Lyudmila Alexeyeva, a notable human rights defender in Russia and president of the Moscow Helsinki Group, welcomed the green light from the mayor for a meeting that, after tough negotiations, allowed for no more than 800 participants.
Eduard Limonov, leader of the National Bolshevik Party, however, caused a feud within the opposition when he refused any compromise with the authorities and demanded that 1,500 people be allowed to come to the protest. Alexeyeva called his actions "unnecessary."
This schism led to a rather unusual situation: not one, but two meetings, one allowed and the other not, were held last Sunday evening on Triumphalnaya Square. Under control and carefully counted, the "authorized" protesters flocked peacefully, while the others, led by Limonov supporters activists, came together at the other end of the square. Police batons were quick to rain down on those "outside-the-law," and some people were arrested.
"This (authorized) event is our common success," said Alexeyeva, nevertheless. She organized the gathering jointly with like-minded NGOs Memorial and For Human Rights.

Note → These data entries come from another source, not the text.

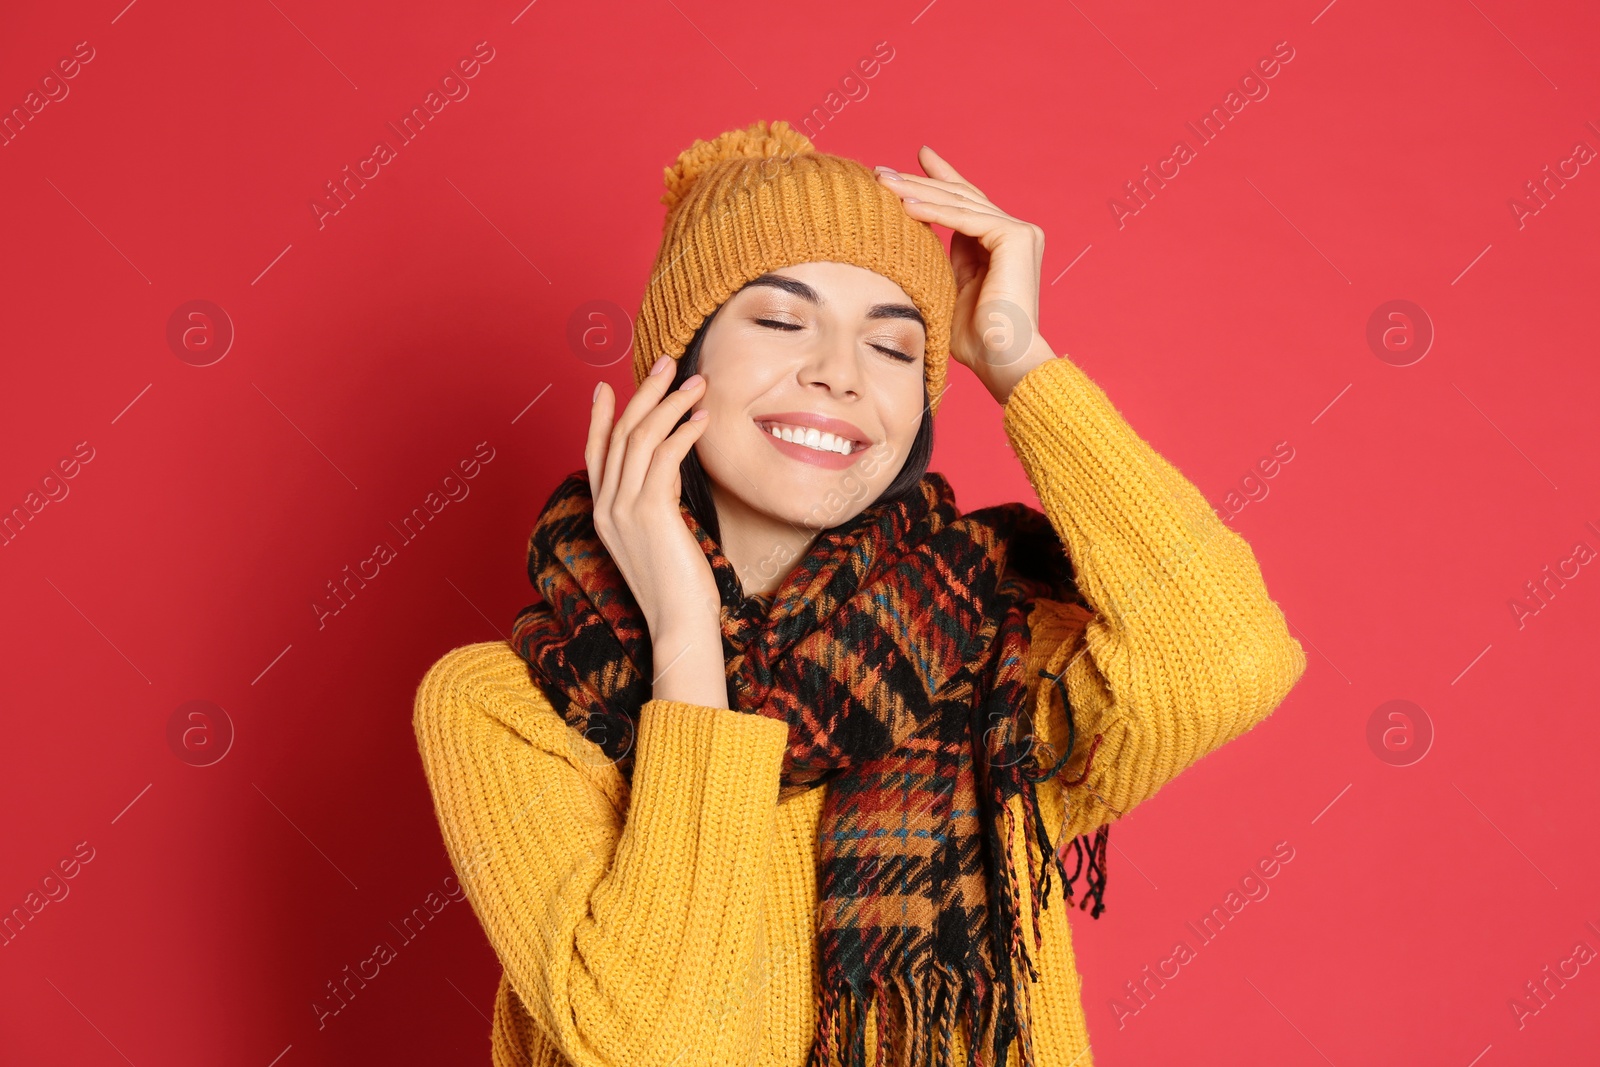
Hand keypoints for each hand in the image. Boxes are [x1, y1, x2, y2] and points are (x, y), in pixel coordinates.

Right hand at [586, 356, 721, 646]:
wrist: (680, 626)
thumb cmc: (679, 591)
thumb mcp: (659, 543)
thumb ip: (654, 511)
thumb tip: (667, 485)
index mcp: (603, 515)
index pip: (595, 454)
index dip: (600, 417)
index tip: (609, 387)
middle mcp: (606, 508)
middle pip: (618, 434)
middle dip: (643, 393)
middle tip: (666, 363)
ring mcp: (623, 510)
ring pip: (640, 438)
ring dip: (670, 403)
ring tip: (697, 384)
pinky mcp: (649, 513)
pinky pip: (663, 456)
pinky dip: (683, 431)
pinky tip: (702, 419)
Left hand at [875, 146, 1055, 405]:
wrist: (1003, 361)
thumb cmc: (976, 341)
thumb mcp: (952, 290)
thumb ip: (944, 262)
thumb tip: (916, 240)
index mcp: (1002, 243)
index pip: (964, 203)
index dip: (938, 180)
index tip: (912, 162)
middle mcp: (1016, 232)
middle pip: (960, 197)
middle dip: (920, 181)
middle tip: (881, 170)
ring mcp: (1020, 233)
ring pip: (960, 204)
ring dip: (919, 192)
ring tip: (883, 182)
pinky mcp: (1016, 238)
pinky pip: (966, 220)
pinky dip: (935, 212)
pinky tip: (906, 205)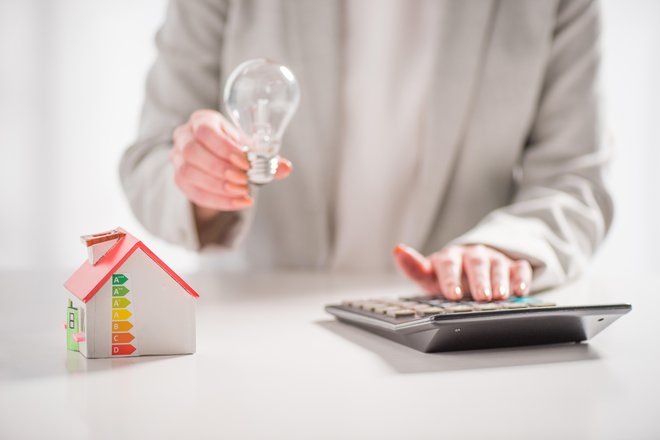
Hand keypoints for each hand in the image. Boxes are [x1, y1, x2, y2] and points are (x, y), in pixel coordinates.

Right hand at [170, 109, 291, 221]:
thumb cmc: (234, 147)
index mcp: (202, 120)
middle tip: (244, 180)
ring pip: (188, 173)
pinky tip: (237, 202)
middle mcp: (184, 136)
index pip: (206, 132)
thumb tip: (286, 168)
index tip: (246, 163)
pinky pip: (192, 192)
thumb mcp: (249, 146)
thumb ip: (266, 157)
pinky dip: (217, 200)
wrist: (218, 157)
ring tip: (241, 192)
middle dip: (221, 169)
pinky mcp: (179, 179)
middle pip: (192, 152)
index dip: (226, 149)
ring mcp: (177, 158)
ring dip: (217, 186)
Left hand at [393, 244, 531, 301]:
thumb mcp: (429, 275)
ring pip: (498, 266)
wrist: (470, 270)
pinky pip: (519, 268)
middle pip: (476, 264)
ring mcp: (493, 259)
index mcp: (450, 256)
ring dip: (500, 281)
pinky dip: (521, 278)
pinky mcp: (512, 265)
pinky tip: (521, 290)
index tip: (453, 295)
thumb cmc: (447, 277)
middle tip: (482, 297)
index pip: (449, 264)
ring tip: (500, 297)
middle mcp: (472, 255)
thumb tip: (397, 249)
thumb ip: (414, 267)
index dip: (451, 279)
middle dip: (479, 281)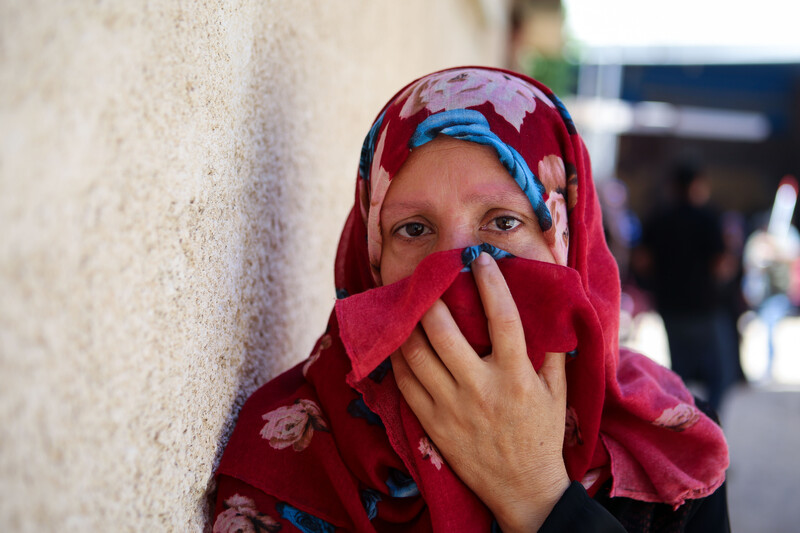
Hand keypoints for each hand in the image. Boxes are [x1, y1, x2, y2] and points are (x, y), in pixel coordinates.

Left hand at [391, 252, 569, 531]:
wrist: (522, 490)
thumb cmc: (541, 435)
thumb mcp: (558, 393)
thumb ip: (551, 352)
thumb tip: (550, 311)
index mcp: (516, 378)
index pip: (503, 320)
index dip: (490, 284)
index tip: (480, 260)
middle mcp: (480, 389)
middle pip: (444, 333)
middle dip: (433, 298)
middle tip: (429, 278)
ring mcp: (451, 408)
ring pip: (416, 355)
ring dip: (409, 324)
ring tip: (408, 303)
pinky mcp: (432, 424)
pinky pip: (405, 383)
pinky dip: (399, 357)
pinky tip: (399, 340)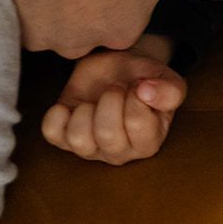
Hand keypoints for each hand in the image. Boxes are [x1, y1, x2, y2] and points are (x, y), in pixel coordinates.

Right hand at [4, 0, 196, 57]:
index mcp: (126, 30)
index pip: (123, 22)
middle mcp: (86, 44)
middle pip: (85, 31)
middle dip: (82, 8)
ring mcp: (48, 39)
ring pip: (50, 28)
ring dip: (50, 5)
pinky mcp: (17, 27)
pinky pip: (19, 18)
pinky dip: (22, 0)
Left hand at [42, 35, 185, 164]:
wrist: (119, 70)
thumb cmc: (144, 79)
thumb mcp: (167, 80)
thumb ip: (171, 90)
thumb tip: (147, 92)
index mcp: (148, 143)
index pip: (137, 124)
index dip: (135, 97)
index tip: (138, 86)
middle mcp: (119, 153)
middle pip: (107, 135)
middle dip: (110, 99)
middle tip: (116, 87)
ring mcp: (90, 149)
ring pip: (78, 139)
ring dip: (85, 110)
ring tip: (95, 99)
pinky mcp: (64, 139)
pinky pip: (52, 134)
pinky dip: (57, 116)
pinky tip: (72, 106)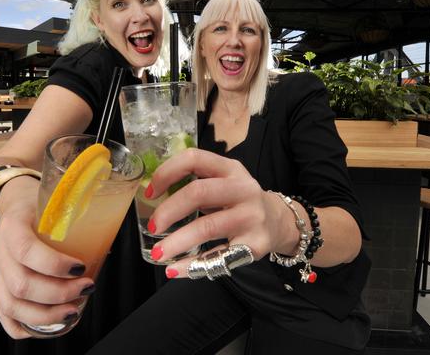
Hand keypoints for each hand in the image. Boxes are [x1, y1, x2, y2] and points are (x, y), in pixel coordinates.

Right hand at [0, 188, 94, 338]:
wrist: (14, 203)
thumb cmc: (38, 205)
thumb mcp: (53, 202)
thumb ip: (73, 216)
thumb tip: (106, 236)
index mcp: (12, 225)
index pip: (26, 250)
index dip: (54, 264)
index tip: (81, 267)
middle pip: (21, 284)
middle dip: (58, 293)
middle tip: (86, 288)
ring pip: (11, 304)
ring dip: (46, 314)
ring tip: (72, 311)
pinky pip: (3, 314)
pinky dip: (25, 325)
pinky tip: (47, 324)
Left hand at [146, 149, 297, 278]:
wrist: (279, 222)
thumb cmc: (238, 201)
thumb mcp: (224, 181)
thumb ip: (196, 183)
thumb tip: (152, 197)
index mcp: (230, 168)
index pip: (194, 158)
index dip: (167, 173)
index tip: (150, 192)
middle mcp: (243, 189)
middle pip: (198, 192)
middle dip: (169, 210)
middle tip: (153, 227)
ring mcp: (251, 217)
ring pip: (206, 227)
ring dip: (177, 242)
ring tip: (158, 254)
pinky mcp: (255, 244)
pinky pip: (218, 256)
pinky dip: (192, 266)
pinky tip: (175, 269)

Boris Nemtsov, a former deputy prime minister and a member of liberal opposition group Solidarnost, has meanwhile called on demonstrators to "march on the Kremlin on Dec. 31."
But Sobyanin is practicing equal opportunity when authorizing demonstrations. City Hall said it authorized a march of Russian nationalists on the outskirts of Moscow scheduled for Nov. 4, the National Day of Unity. This gathering of Orthodox fundamentalists, skinheads, and supporters of the Movement Against Illegal Immigration (DPNI) was also previously banned by the Moscow city government. DPNI leader Aleksandr Belov promised to bring together 10,000 people for the occasion.